Algorithm options are controlled with keyword arguments to the constructor. Use ?POMCPOWSolver to see a list of options. It should output the following:

Fields:

  • eps::Float64: Rollouts and tree expansion will stop when discount^depth is less than this. default: 0.01
  • max_depth::Int: Rollouts and tree expension will stop when this depth is reached. default: 10
  • criterion::Any: Criterion to decide which action to take at each node. e.g. MaxUCB(c), MaxQ, or MaxTries. default: MaxUCB(1.0)
  • final_criterion::Any: Criterion for choosing the action to take after the tree is constructed. default: MaxQ()
  • tree_queries::Int: Number of iterations during each action() call. default: 100
  • max_time::Float64: Time limit for planning at each steps (seconds). default: Inf
  • rng::AbstractRNG: Random number generator. default: Base.GLOBAL_RNG
  • node_sr_belief_updater::Updater: Updater for state-reward distribution at the nodes. default: POWNodeFilter()
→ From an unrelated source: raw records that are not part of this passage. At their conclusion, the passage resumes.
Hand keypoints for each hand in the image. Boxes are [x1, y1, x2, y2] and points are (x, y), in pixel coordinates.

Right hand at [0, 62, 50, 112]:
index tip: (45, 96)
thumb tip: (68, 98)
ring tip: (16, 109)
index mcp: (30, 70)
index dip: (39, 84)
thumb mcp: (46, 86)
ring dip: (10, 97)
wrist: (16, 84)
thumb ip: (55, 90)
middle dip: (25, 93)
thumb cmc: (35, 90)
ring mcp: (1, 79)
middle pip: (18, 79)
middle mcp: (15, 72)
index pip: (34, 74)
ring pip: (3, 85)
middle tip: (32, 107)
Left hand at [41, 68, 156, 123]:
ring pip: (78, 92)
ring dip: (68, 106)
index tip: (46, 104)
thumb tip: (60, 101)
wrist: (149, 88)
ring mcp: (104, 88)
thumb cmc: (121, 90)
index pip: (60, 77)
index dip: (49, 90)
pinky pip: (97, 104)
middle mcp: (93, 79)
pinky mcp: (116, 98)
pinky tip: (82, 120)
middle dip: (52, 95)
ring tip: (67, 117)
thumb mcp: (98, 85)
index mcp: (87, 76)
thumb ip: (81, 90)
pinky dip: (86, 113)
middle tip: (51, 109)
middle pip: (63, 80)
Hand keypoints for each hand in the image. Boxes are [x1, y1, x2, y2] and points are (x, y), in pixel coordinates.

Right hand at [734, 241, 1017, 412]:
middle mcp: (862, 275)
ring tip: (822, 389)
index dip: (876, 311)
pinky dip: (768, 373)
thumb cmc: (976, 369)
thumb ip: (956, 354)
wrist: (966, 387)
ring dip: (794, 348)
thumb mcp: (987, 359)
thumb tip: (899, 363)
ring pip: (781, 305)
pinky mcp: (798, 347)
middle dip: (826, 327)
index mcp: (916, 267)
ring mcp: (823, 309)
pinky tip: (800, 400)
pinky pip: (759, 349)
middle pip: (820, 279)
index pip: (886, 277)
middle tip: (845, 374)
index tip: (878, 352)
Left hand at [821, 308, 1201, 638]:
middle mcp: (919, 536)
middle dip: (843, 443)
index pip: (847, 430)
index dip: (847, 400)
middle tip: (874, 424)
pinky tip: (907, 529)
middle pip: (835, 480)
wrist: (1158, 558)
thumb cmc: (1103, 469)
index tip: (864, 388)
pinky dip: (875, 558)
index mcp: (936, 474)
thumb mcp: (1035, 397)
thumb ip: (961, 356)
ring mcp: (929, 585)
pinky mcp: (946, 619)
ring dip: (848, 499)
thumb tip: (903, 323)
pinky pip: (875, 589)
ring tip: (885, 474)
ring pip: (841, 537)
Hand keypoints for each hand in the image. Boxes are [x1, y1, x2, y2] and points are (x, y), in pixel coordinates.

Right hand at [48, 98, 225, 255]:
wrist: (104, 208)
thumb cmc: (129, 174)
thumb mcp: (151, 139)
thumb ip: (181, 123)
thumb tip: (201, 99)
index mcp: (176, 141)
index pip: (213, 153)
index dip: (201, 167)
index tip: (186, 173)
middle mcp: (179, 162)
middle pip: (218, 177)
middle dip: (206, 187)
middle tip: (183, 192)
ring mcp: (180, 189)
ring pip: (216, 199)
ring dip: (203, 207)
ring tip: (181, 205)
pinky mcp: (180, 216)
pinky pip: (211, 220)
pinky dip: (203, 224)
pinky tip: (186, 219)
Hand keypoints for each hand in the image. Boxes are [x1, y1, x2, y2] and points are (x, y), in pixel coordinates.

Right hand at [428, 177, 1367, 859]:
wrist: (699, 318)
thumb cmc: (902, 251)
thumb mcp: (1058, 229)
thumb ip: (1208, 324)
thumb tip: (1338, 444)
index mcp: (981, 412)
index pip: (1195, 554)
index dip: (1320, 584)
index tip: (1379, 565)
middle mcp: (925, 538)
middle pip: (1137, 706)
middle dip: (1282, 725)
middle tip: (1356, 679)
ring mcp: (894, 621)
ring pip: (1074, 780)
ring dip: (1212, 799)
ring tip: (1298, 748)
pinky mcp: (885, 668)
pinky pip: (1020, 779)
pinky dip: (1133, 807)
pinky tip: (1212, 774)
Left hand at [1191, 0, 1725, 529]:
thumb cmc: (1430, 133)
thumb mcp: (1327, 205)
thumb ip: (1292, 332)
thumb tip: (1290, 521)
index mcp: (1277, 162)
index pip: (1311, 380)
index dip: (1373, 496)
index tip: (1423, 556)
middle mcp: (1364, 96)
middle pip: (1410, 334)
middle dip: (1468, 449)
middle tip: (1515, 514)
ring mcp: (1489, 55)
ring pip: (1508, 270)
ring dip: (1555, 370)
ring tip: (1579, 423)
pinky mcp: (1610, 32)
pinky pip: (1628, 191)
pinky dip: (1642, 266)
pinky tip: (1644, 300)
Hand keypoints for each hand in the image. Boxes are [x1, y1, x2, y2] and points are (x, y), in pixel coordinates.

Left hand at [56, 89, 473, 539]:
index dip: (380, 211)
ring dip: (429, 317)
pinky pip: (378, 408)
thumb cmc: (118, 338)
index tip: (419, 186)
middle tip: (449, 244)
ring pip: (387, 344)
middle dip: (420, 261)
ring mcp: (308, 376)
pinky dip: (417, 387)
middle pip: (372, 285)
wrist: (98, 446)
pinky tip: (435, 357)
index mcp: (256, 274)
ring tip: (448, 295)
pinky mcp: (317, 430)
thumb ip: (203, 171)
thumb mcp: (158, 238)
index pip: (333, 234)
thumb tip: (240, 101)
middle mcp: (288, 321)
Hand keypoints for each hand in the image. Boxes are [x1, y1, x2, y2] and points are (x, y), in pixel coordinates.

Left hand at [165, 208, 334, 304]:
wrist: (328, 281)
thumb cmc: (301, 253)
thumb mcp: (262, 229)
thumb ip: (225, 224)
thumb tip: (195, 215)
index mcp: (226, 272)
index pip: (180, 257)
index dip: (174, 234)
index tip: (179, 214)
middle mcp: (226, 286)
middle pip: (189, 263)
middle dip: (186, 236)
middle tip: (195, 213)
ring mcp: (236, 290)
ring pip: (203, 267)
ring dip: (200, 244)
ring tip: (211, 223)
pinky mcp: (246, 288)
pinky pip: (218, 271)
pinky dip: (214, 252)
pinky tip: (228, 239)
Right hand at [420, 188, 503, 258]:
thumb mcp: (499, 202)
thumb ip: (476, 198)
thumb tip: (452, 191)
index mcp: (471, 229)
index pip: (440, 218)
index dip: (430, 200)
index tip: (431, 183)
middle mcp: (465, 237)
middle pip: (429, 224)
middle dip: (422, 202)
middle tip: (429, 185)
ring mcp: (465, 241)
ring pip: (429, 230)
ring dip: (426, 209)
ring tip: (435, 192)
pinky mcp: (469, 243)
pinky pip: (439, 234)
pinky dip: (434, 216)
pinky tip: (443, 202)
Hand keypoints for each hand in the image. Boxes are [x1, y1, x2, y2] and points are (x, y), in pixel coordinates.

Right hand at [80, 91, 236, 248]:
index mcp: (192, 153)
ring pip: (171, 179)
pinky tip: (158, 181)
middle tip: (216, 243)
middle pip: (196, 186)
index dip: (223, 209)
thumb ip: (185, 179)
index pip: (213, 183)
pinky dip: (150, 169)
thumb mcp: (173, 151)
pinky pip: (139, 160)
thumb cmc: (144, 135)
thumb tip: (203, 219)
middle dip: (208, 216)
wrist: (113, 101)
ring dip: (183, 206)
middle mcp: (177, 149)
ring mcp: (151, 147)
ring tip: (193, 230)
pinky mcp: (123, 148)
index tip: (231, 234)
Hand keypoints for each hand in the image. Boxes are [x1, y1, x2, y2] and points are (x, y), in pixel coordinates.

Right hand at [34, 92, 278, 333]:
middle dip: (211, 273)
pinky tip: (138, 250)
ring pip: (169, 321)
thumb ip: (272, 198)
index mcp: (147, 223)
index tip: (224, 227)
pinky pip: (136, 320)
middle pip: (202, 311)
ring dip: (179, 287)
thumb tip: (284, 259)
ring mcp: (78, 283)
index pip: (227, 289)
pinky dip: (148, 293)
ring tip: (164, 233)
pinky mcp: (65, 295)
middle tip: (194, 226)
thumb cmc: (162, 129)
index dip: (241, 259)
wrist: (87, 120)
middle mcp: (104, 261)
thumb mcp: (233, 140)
  • estimate_value::Any: (rollout policy can be specified by setting this to RolloutEstimator(policy)) Function, object, or number used to estimate the value at the leaf nodes. If this is a function f, f(pomdp, s, h::BeliefNode, steps) will be called to estimate the value. If this is an object o, estimate_value(o, pomdp, s, h::BeliefNode, steps) will be called. If this is a number, the value will be set to that number. default: RolloutEstimator(RandomSolver(rng))
  • enable_action_pw::Bool: Controls whether progressive widening is done on actions; if false, the entire action space is used. default: true
  • check_repeat_obs::Bool: Check if an observation was sampled multiple times. This has some dictionary maintenance overhead, but prevents multiple nodes with the same observation from being created. If the observation space is discrete, this should probably be used, but can be turned off for speed. default: true
  • check_repeat_act::Bool: Check if an action was sampled multiple times. This has some dictionary maintenance overhead, but prevents multiple nodes with the same action from being created. If the action space is discrete, this should probably be used, but can be turned off for speed. default: true
  • k_action::Float64, alpha_action::Float64, k_observation::Float64, alpha_observation::Float64: These constants control the double progressive widening. A new observation or action will be added if the number of children is less than or equal to kN^alpha. defaults: k: 10, alpha: 0.5
  • init_V::Any: Function, object, or number used to set the initial V(h,a) value at a new node. If this is a function f, f(pomdp, h, a) will be called to set the value. If this is an object o, init_V(o, pomdp, h, a) will be called. If this is a number, V will be set to that number default: 0.0
  • init_N::Any: Function, object, or number used to set the initial N(s,a) value at a new node. If this is a function f, f(pomdp, h, a) will be called to set the value. If this is an object o, init_N(o, pomdp, h, a) will be called. If this is a number, N will be set to that number default: 0
  • next_action::Any Function or object used to choose the next action to be considered for progressive widening. The next action is determined based on the POMDP, the belief, b, and the current BeliefNode, h. If this is a function f, f(pomdp, b, h) will be called to set the value. If this is an object o, next_action(o, pomdp, b, h) will be called. default: RandomActionGenerator(rng)
  • default_action::Any: Function, action, or Policy used to determine the action if POMCP fails with exception ex. If this is a Function f, f(belief, ex) will be called. If this is a Policy p, action(p, belief) will be called. If it is an object a, default_action(a, belief, ex) will be called, and if this method is not implemented, a will be returned directly.